■ Your assignment:
Could you reproduce the line where "-> [296,1304,696,1325] /etc/openresty/sn-apps/conf/nginx.conf" occurs and all lines after it in the listing below, through the final one, without changing anything?

■ Exercise inputs:
______

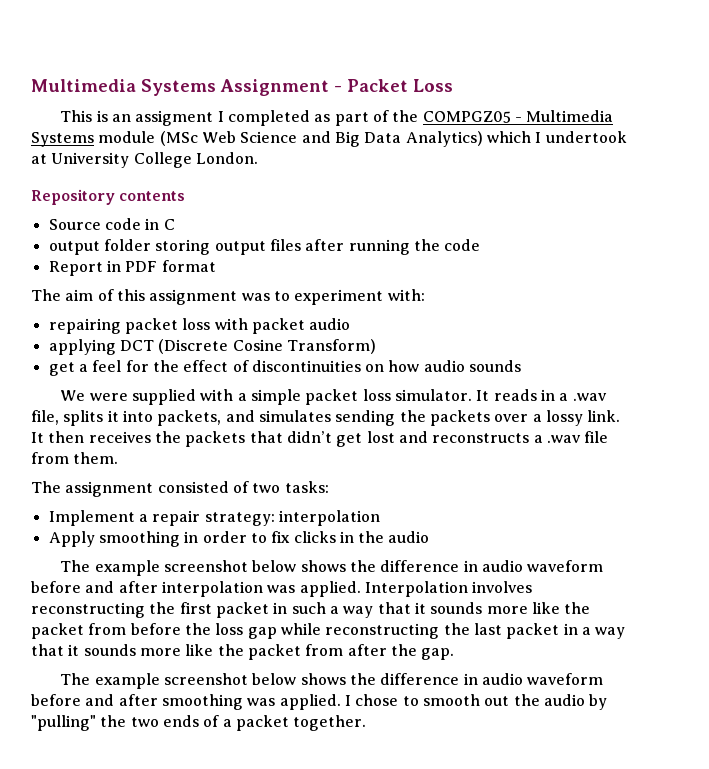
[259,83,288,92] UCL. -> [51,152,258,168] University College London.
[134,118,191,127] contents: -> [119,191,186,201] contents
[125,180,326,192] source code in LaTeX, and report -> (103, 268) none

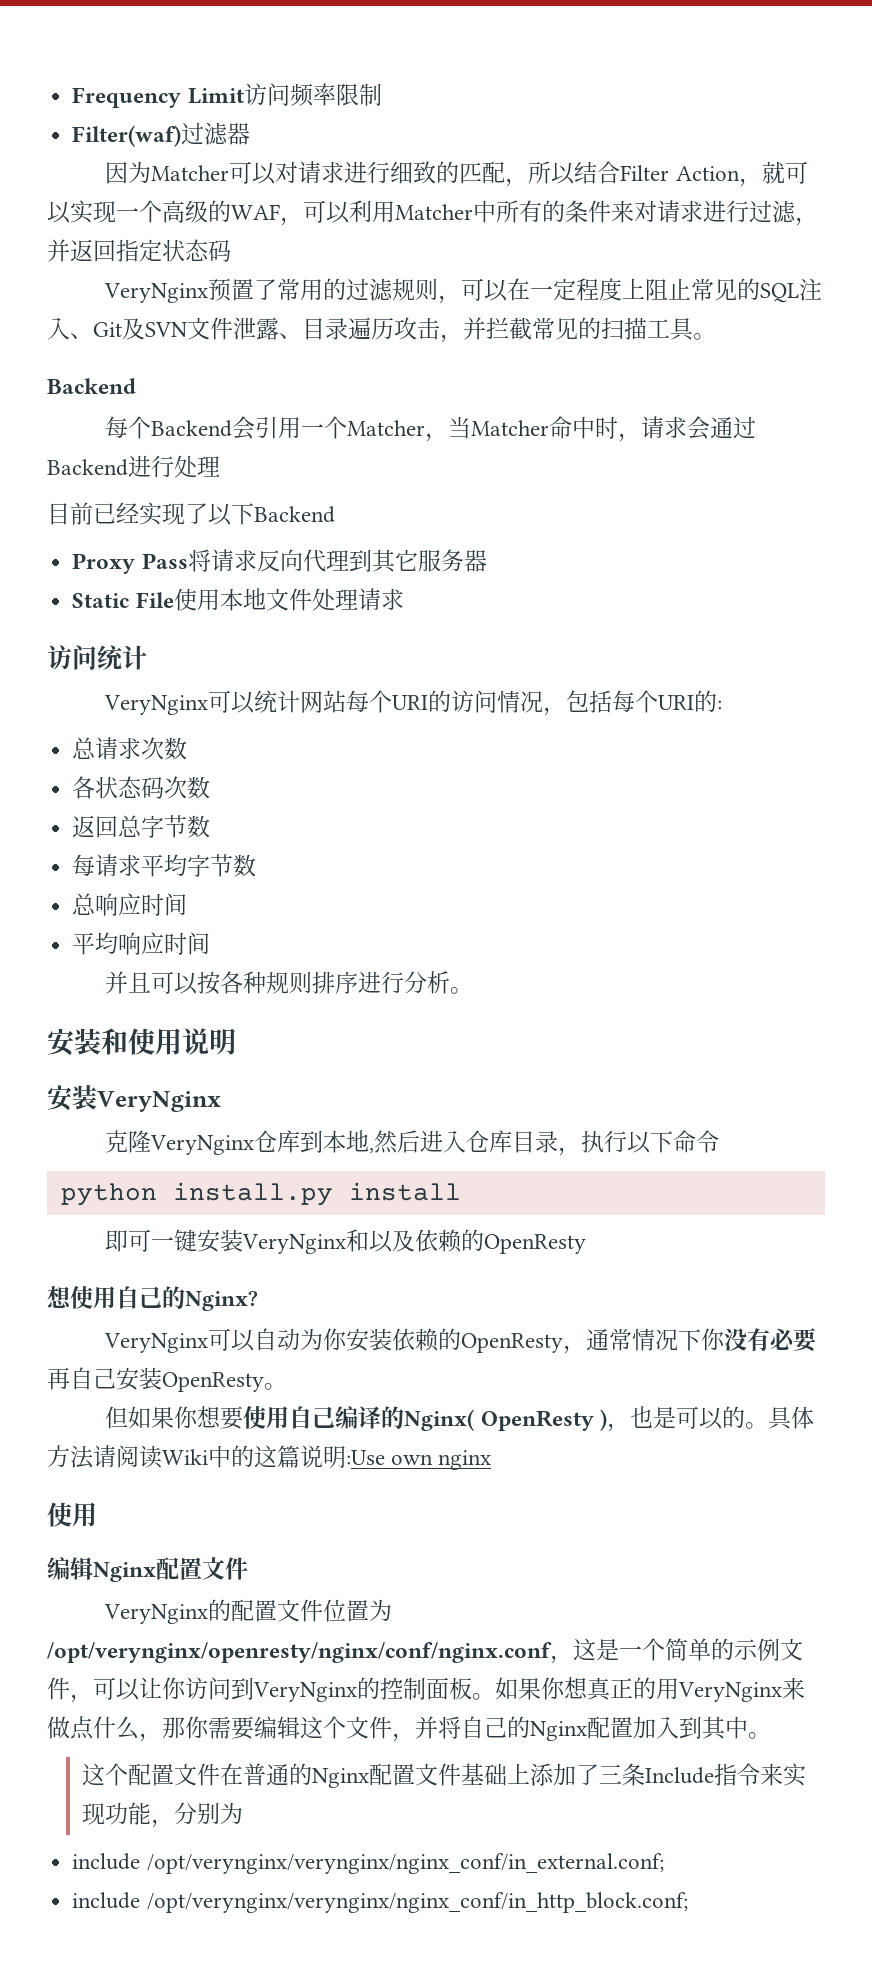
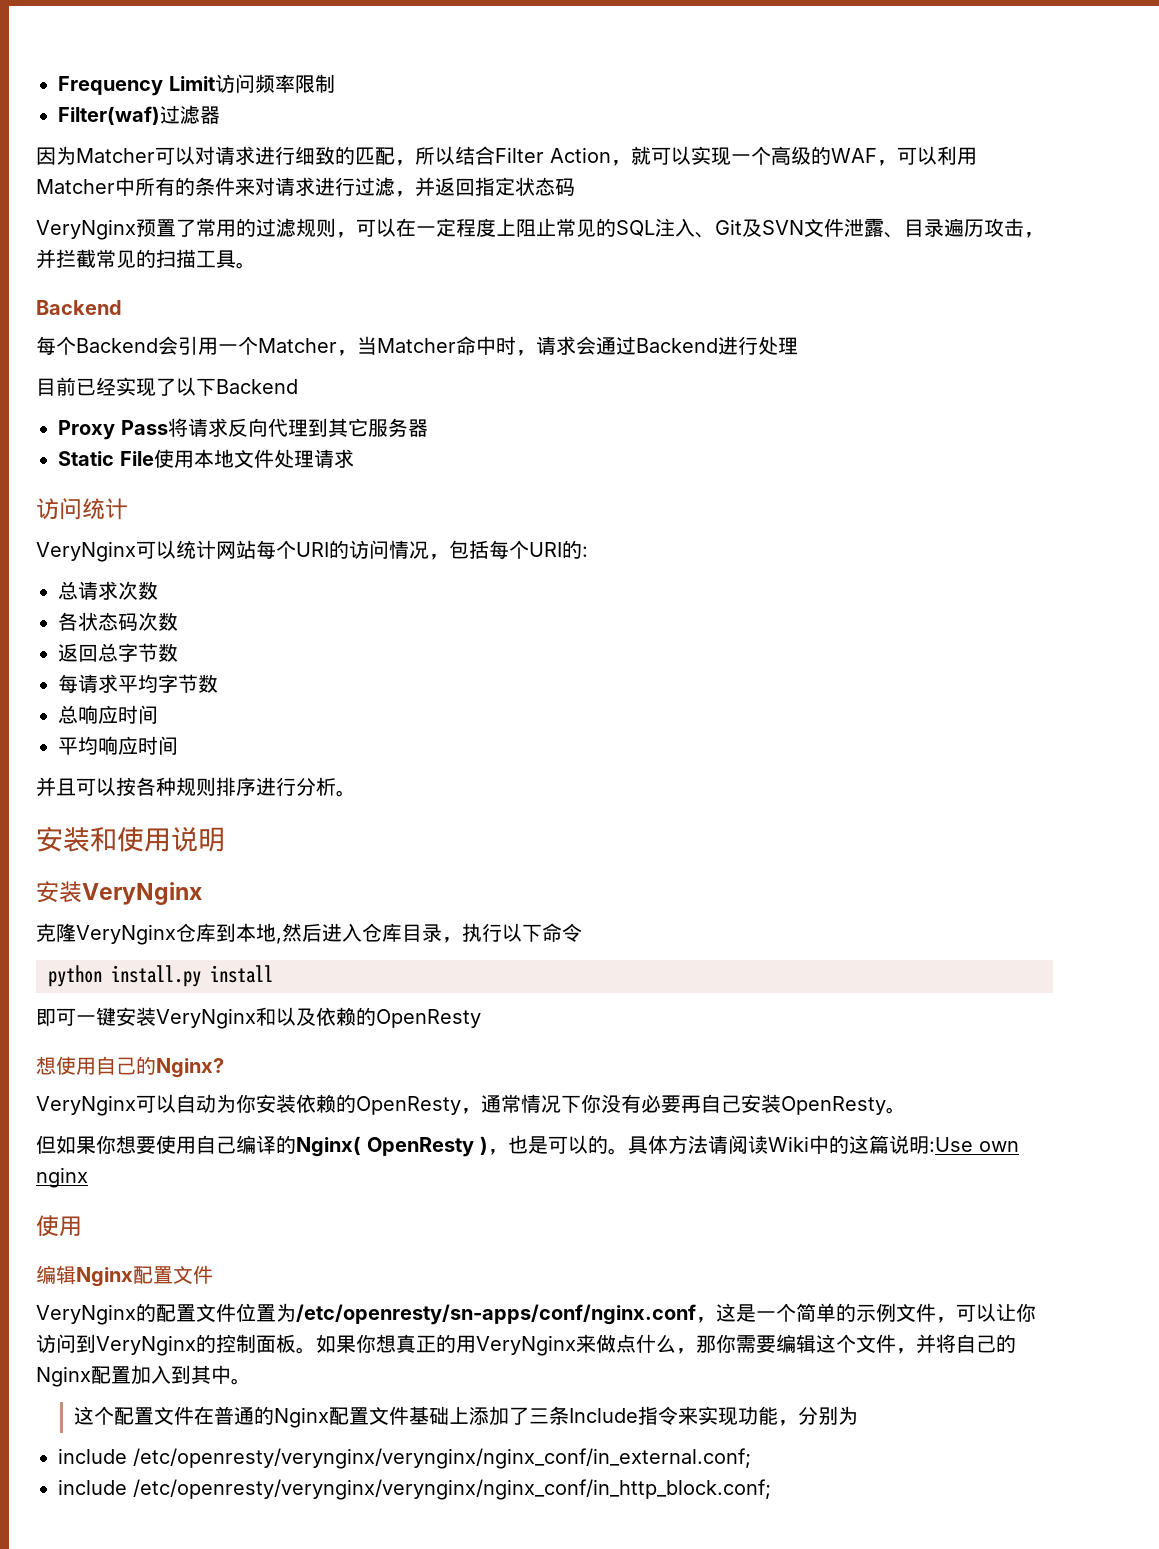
[47,1642,552,1663] /opt/verynginx/openresty/nginx/conf/nginx.conf -> [296,1304,696,1325] /etc/openresty/sn-apps/conf/nginx.conf
[146,1853,664,1874] [72,1892,688,1913] /opt/verynginx/verynginx/nginx_conf/in_external.conf; // include /opt/verynginx/verynginx/nginx_conf/in_http_block.conf; -> [133,1448,751,1469] [58,1479,771,1500] /etc/openresty/verynginx/verynginx/nginx_conf/in_external.conf; // include /etc/openresty/verynginx/verynginx/nginx_conf/in_http_block.conf;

______

■ Response to this task:
[47,1642,552,1663] /opt/verynginx/openresty/nginx/conf/nginx.conf -> [296,1304,696,1325] /etc/openresty/sn-apps/conf/nginx.conf
[146,1853,664,1874] [72,1892,688,1913] /opt/verynginx/verynginx/nginx_conf/in_external.conf; // include /opt/verynginx/verynginx/nginx_conf/in_http_block.conf; -> [133,1448,751,1469] [58,1479,771,1500] /etc/openresty/verynginx/verynginx/nginx_conf/in_external.conf; // include /etc/openresty/verynginx/verynginx/nginx_conf/in_http_block.conf;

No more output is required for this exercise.